Copy all of the material below word for word, and leave the pictures out of your answer.

╭─ Data shown

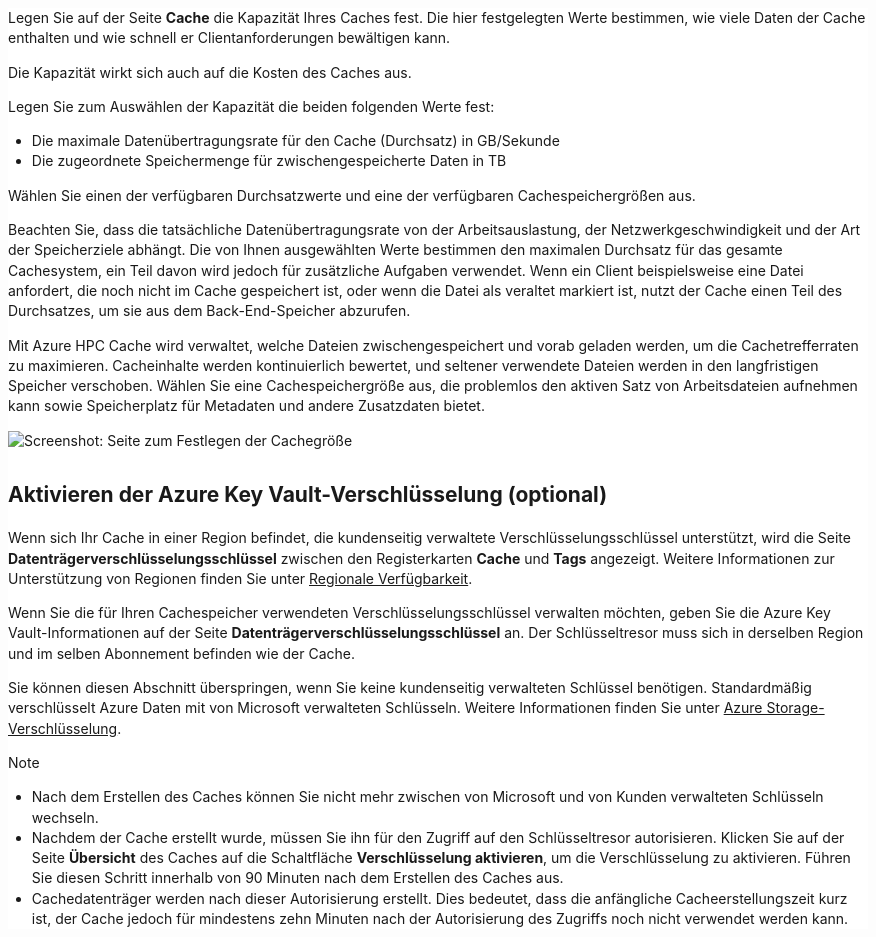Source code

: 
Legen Sie auf der Seite **Cache** die Kapazität Ihres Caches fest. Die hier festgelegten Werte bestimmen, wie viele Daten der Cache enthalten und wie schnell er Clientanforderungen bewältigen kann.

Die Kapazität wirkt sich auch auf die Kosten des Caches aus.

Legen Sie zum Auswählen der Kapazität die beiden folgenden Werte fest:

* Die maximale Datenübertragungsrate für den Cache (Durchsatz) in GB/Sekunde
* Die zugeordnete Speichermenge für zwischengespeicherte Daten in TB

Wählen Sie einen der verfügbaren Durchsatzwerte und eine der verfügbaren Cachespeichergrößen aus.

Beachten Sie, dass die tatsächliche Datenübertragungsrate von der Arbeitsauslastung, der Netzwerkgeschwindigkeit und der Art der Speicherziele abhängt. Die von Ihnen ausgewählten Werte bestimmen den maximalen Durchsatz für das gesamte Cachesystem, ein Teil davon wird jedoch für zusätzliche Aufgaben verwendet. Wenn ein Client beispielsweise eine Datei anfordert, die noch nicht im Cache gespeichert ist, oder wenn die Datei als veraltet markiert ist, nutzt der Cache einen Teil des Durchsatzes, um sie aus dem Back-End-Speicher abzurufen.

Mit Azure HPC Cache wird verwaltet, welche Dateien zwischengespeichert und vorab geladen werden, um die Cachetrefferraten zu maximieren. Cacheinhalte werden kontinuierlich bewertet, und seltener verwendete Dateien werden in den langfristigen Speicher verschoben. Wählen Sie eine Cachespeichergröße aus, die problemlos den aktiven Satz von Arbeitsdateien aufnehmen kann sowie Speicherplatz für Metadaten und andere Zusatzdaten bietet.

![Screenshot: Seite zum Festlegen der Cachegröße](media/hpc-cache-create-capacity.png)

## <a name="enable-azure-key-vault-encryption-optional"></a>Aktivieren der Azure Key Vault-Verschlüsselung (optional)

Wenn sich Ihr Cache in einer Region befindet, die kundenseitig verwaltete Verschlüsselungsschlüssel unterstützt, wird die Seite **Datenträgerverschlüsselungsschlüssel** zwischen den Registerkarten **Cache** und **Tags** angezeigt. Weitere Informationen zur Unterstützung von Regionen finden Sie unter [Regionale Verfügbarkeit](hpc-cache-overview.md#region-availability).

Wenn Sie die für Ihren Cachespeicher verwendeten Verschlüsselungsschlüssel verwalten möchten, geben Sie die Azure Key Vault-Informationen auf der Seite **Datenträgerverschlüsselungsschlüssel** an. Der Schlüsseltresor muss sich in derselben Region und im selben Abonnement befinden wie der Cache.

Sie können diesen Abschnitt überspringen, wenn Sie keine kundenseitig verwalteten Schlüssel benötigen. Standardmäßig verschlüsselt Azure Daten mit von Microsoft verwalteten Schlüsseln. Weitere Informationen finden Sie unter [Azure Storage-Verschlüsselung](../storage/common/storage-service-encryption.md).

> [!NOTE]
>
> * Nach dem Erstellen des Caches können Sie nicht mehr zwischen von Microsoft und von Kunden verwalteten Schlüsseln wechseln.
> * Nachdem der Cache erstellt wurde, müssen Sie ihn für den Zugriff auf den Schlüsseltresor autorisieren. Klicken Sie auf der Seite **Übersicht** des Caches auf die Schaltfläche **Verschlüsselung aktivieren**, um die Verschlüsselung zu aktivieren. Führen Sie diesen Schritt innerhalb von 90 Minuten nach dem Erstellen des Caches aus.
> * Cachedatenträger werden nach dieser Autorisierung erstellt. Dies bedeutet, dass die anfängliche Cacheerstellungszeit kurz ist, der Cache jedoch für mindestens zehn Minuten nach der Autorisierung des Zugriffs noch nicht verwendet werden kann.
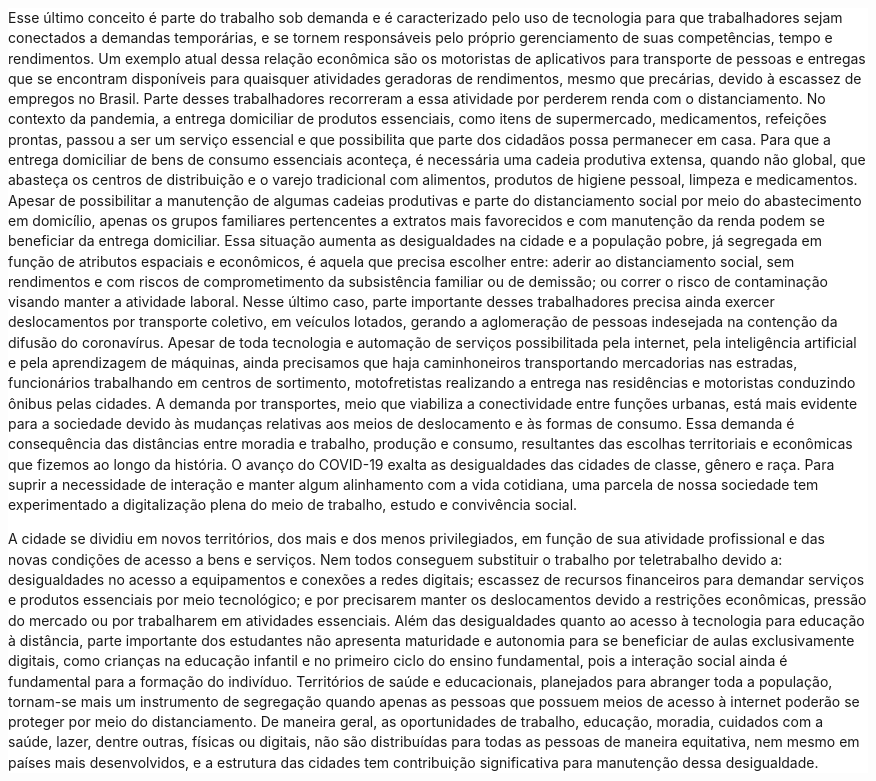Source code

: Esse último conceito é parte do trabalho sob demanda e é caracterizado pelo uso de tecnologia para que trabalhadores sejam conectados a demandas temporárias, e se tornem responsáveis pelo próprio gerenciamento de suas competências, tempo e rendimentos. Um exemplo atual dessa relação econômica são os motoristas de aplicativos para transporte de pessoas e entregas que se encontram disponíveis para quaisquer atividades geradoras de rendimentos, mesmo que precárias, devido à escassez de empregos no Brasil. Parte desses trabalhadores recorreram a essa atividade por perderem renda com o distanciamento. No contexto da pandemia, a entrega domiciliar de produtos essenciais, como itens de supermercado, medicamentos, refeições prontas, passou a ser um serviço essencial e que possibilita que parte dos cidadãos possa permanecer em casa. Para que a entrega domiciliar de bens de consumo essenciais aconteça, é necessária uma cadeia produtiva extensa, quando não global, que abasteça os centros de distribuição e o varejo tradicional com alimentos, produtos de higiene pessoal, limpeza e medicamentos. Apesar de possibilitar a manutenção de algumas cadeias produtivas e parte do distanciamento social por meio do abastecimento em domicílio, apenas os grupos familiares pertencentes a extratos mais favorecidos e com manutenção da renda podem se beneficiar da entrega domiciliar. Essa situação aumenta as desigualdades na cidade e a população pobre, já segregada em função de atributos espaciais e econômicos, é aquela que precisa escolher entre: aderir ao distanciamento social, sem rendimentos e com riscos de comprometimento da subsistência familiar ou de demissão; ou correr o risco de contaminação visando manter a atividade laboral. Nesse último caso, parte importante desses trabalhadores precisa ainda exercer deslocamentos por transporte coletivo, em veículos lotados, gerando a aglomeração de pessoas indesejada na contenção da difusão do coronavírus. Apesar de toda tecnologia e automação de serviços possibilitada pela internet, pela inteligência artificial e pela aprendizagem de máquinas, ainda precisamos que haja caminhoneiros transportando mercadorias nas estradas, funcionários trabalhando em centros de sortimento, motofretistas realizando a entrega nas residências e motoristas conduzindo ônibus pelas cidades. A demanda por transportes, meio que viabiliza a conectividade entre funções urbanas, está mais evidente para a sociedade devido às mudanças relativas aos meios de deslocamento e às formas de consumo. Essa demanda é consequência das distâncias entre moradia e trabalho, produção e consumo, resultantes das escolhas territoriais e econômicas que fizemos ao longo da história. O avanço do COVID-19 exalta as desigualdades das cidades de classe, gênero e raça. Para suprir a necessidade de interação e manter algum alinhamento com a vida cotidiana, uma parcela de nossa sociedade tem experimentado a digitalização plena do meio de trabalho, estudo e convivência social.

A cidade se dividiu em novos territórios, dos mais e dos menos privilegiados, em função de sua atividade profissional e das novas condições de acesso a bens e serviços. Nem todos conseguem substituir o trabalho por teletrabalho devido a: desigualdades no acesso a equipamentos e conexões a redes digitais; escassez de recursos financeiros para demandar serviços e produtos essenciais por meio tecnológico; e por precisarem manter os deslocamentos devido a restrições econômicas, pressão do mercado ou por trabalharem em atividades essenciais. Além das desigualdades quanto ao acesso à tecnologia para educação à distância, parte importante dos estudantes não apresenta maturidade e autonomia para se beneficiar de aulas exclusivamente digitais, como crianças na educação infantil e no primeiro ciclo do ensino fundamental, pois a interação social ainda é fundamental para a formação do indivíduo. Territórios de saúde e educacionais, planejados para abranger toda a população, tornam-se mais um instrumento de segregação quando apenas as pessoas que possuem meios de acesso à internet poderão se proteger por meio do distanciamento. De maneira geral, as oportunidades de trabalho, educação, moradia, cuidados com a saúde, lazer, dentre outras, físicas ou digitais, não são distribuídas para todas as pessoas de maneira equitativa, nem mesmo em países mais desenvolvidos, e a estrutura das cidades tem contribuição significativa para manutenção dessa desigualdade.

╰─

> Exercise result
Source code

: 
Legen Sie auf der Seite **Cache** die Kapazität Ihres Caches fest. Die hier festgelegten Werte bestimmen, wie viele Daten der Cache enthalten und wie schnell er Clientanforderungen bewältigen kann.

Die Kapazität wirkt sich auch auf die Kosten des Caches aus.

Legen Sie zum Auswählen der Kapazität die beiden folgenden Werte fest:

* Die maximale Datenübertragungsrate für den Cache (Durchsatz) in GB/Sekunde
* Die zugeordnete Speichermenge für zwischengespeicherte Daten in TB

Wählen Sie einen der verfügbaren Durchsatzwerte und eine der verfügbaren Cachespeichergrößen aus.

Beachten Sie, dass die tatsächliche Datenübertragungsrate von der Arbeitsauslastung, der Netzwerkgeschwindigkeit und der Art der Speicherziele abhängt. Die von Ihnen ausgewählten Werte bestimmen den maximalen Durchsatz für das gesamte Cachesystem, ein Teil davon wird jedoch für zusätzliche Aufgaben verwendet. Wenn ein Client beispielsweise eine Datei anfordert, die noch nicht im Cache gespeichert ist, oder wenn die Datei als veraltet markiert ist, nutzt der Cache einen Teil des Durchsatzes, um sie aus dem Back-End-Speicher abzurufen.

Mit Azure HPC Cache wird verwaltet, welche Dateien zwischengespeichert und vorab geladen werden, um die Cachetrefferraten zu maximieren. Cacheinhalte werden kontinuierlich bewertet, und seltener verwendete Dateien werden in den langfristigen Speicher verschoben. Wählen Sie eine Cachespeichergröße aus, die problemlos den aktiven Satz von Arbeitsdateien aufnehmen kann sowie Speicherplatz für Metadaten und andere Zusatzdaten bietet.

![Screenshot: Seite zum Festlegen der Cachegröße](media/hpc-cache-create-capacity.png)

## <a name="enable-azure-key-vault-encryption-optional"></a>Aktivieren der Azure Key Vault-Verschlüsselung (optional)

Wenn sich Ihr Cache in einer Region befindet, die kundenseitig verwaltete Verschlüsselungsschlüssel unterstützt, wird die Seite **Datenträgerverschlüsselungsschlüssel** zwischen den Registerkarten **Cache** und **Tags** angezeigt. Weitere Informationen zur Unterstützung von Regionen finden Sie unter [Regionale Verfügbarkeit](hpc-cache-overview.md#region-availability).

Wenn Sie die für Ihren Cachespeicher verwendeten Verschlüsselungsschlüssel verwalten möchten, geben Sie die Azure Key Vault-Informationen auf der Seite **Datenträgerverschlüsselungsschlüssel** an. Der Schlüsseltresor muss sich in derselben Region und im selben Abonnement befinden wie der Cache.

Sie können diesen Abschnitt überspringen, wenn Sie keine kundenseitig verwalteten Schlüssel benötigen. Standardmäßig verschlüsselt Azure Daten mit von Microsoft verwalteten Schlüsseln. Weitere Informationen finden Sie unter [Azure Storage-Verschlüsselung](../storage/common/storage-service-encryption.md).

> [!NOTE]
>
> * Nach dem Erstellen des Caches können Sie nicht mehr zwischen von Microsoft und von Kunden verwalteten Schlüsseln wechseln.
> * Nachdem der Cache erstellt wurde, müssen Sie ihn für den Zugriff auf den Schlüsseltresor autorisieren. Klicken Sie auf der Seite **Übersicht** des Caches auf die Schaltfläche **Verschlüsselung aktivieren**, um die Verschlüsselung zu aktivieren. Führen Sie diesen Schritt innerhalb von 90 Minuten nach dem Erstellen des Caches aus.
> * Cachedatenträger werden nach dieser Autorisierung erstellt. Dies bedeutet, dass die anfängliche Cacheerstellungszeit kurz ist, der Cache jedoch für mindestens zehn Minuten nach der Autorisierung des Zugriffs noch nicht verwendet werden kann.
Source code

: Esse último conceito é parte do trabalho sob demanda e é caracterizado pelo uso de tecnologia para que trabalhadores sejam conectados a demandas temporárias, e se tornem responsáveis pelo próprio gerenciamento de suas competências, tempo e rendimentos. Um exemplo atual dessa relação econômica são os motoristas de aplicativos para transporte de pessoas e entregas que se encontram disponíveis para quaisquer atividades geradoras de rendimentos, mesmo que precárias, devido à escassez de empregos no Brasil. Parte desses trabalhadores recorreram a essa atividade por perderem renda com o distanciamento. No contexto da pandemia, a entrega domiciliar de produtos essenciais, como itens de supermercado, medicamentos, refeições prontas, passou a ser um serviço essencial e que possibilita que parte dos cidadãos possa permanecer em casa. Para que a entrega domiciliar de bens de consumo essenciais aconteça, é necessária uma cadeia produtiva extensa, quando não global, que abasteça os centros de distribuição e o varejo tradicional com alimentos, produtos de higiene pessoal, limpeza e medicamentos. Apesar de possibilitar a manutenção de algumas cadeias produtivas e parte do distanciamento social por meio do abastecimento em domicílio, apenas os grupos familiares pertencentes a extratos mais favorecidos e com manutenção da renda podem se beneficiar da entrega domiciliar. Essa situação aumenta as desigualdades na cidade e a população pobre, já segregada em função de atributos espaciais e econômicos, é aquela que precisa escolher entre: aderir ao distanciamento social, sem rendimentos e com riscos de comprometimento da subsistência familiar ou de demissão; ou correr o risco de contaminação visando manter a atividade laboral. Nesse último caso, parte importante desses trabalhadores precisa ainda exercer deslocamentos por transporte coletivo, em veículos lotados, gerando a aglomeração de pessoas indesejada na contenção da difusão do coronavírus. Apesar de toda tecnologia e automação de serviços possibilitada pela internet, pela inteligência artificial e pela aprendizagem de máquinas, ainda precisamos que haja caminhoneiros transportando mercadorias nas estradas, funcionários trabalhando em centros de sortimento, motofretistas realizando a entrega nas residências e motoristas conduzindo ônibus pelas cidades. A demanda por transportes, meio que viabiliza a conectividade entre funções urbanas, está mais evidente para a sociedade devido às mudanças relativas aos meios de deslocamento e às formas de consumo. Essa demanda é consequência das distâncias entre moradia e trabalho, produção e consumo, resultantes das escolhas territoriais e econômicas que fizemos ao longo da história. O avanço do COVID-19 exalta as desigualdades das cidades de classe, gênero e raça. Para suprir a necessidade de interação e manter algum alinhamento com a vida cotidiana, uma parcela de nossa sociedade tem experimentado a digitalização plena do meio de trabalho, estudo e convivência social.

A cidade se dividiu em novos territórios, dos mais e dos menos privilegiados, em função de sua atividade profissional e das novas condições de acesso a bens e serviços. Nem todos conseguem substituir o trabalho por teletrabalho devido a: desigualdades no acesso a equipamentos e conexões a redes digitais; escassez de recursos financeiros para demandar serviços e produtos essenciais por meio tecnológico; e por precisarem manter os deslocamentos devido a restrições econômicas, pressão do mercado ou por trabalharem em atividades essenciais. Além das desigualdades quanto ao acesso à tecnologia para educação à distância, parte importante dos estudantes não apresenta maturidade e autonomia para se beneficiar de aulas exclusivamente digitais, como crianças na educação infantil e no primeiro ciclo do ensino fundamental, pois a interação social ainda é fundamental para a formação do indivíduo. Territórios de saúde e educacionais, planejados para abranger toda a população, tornam-se mais um instrumento de segregação quando apenas as pessoas que possuem meios de acesso à internet poderão se proteger por meio do distanciamento. De maneira geral, as oportunidades de trabalho, educação, moradia, cuidados com a saúde, lazer, dentre outras, físicas ou digitais, não são distribuídas para todas as pessoas de maneira equitativa, nem mesmo em países mais desenvolvidos, e a estrutura das cidades tem contribuição significativa para manutenção dessa desigualdade.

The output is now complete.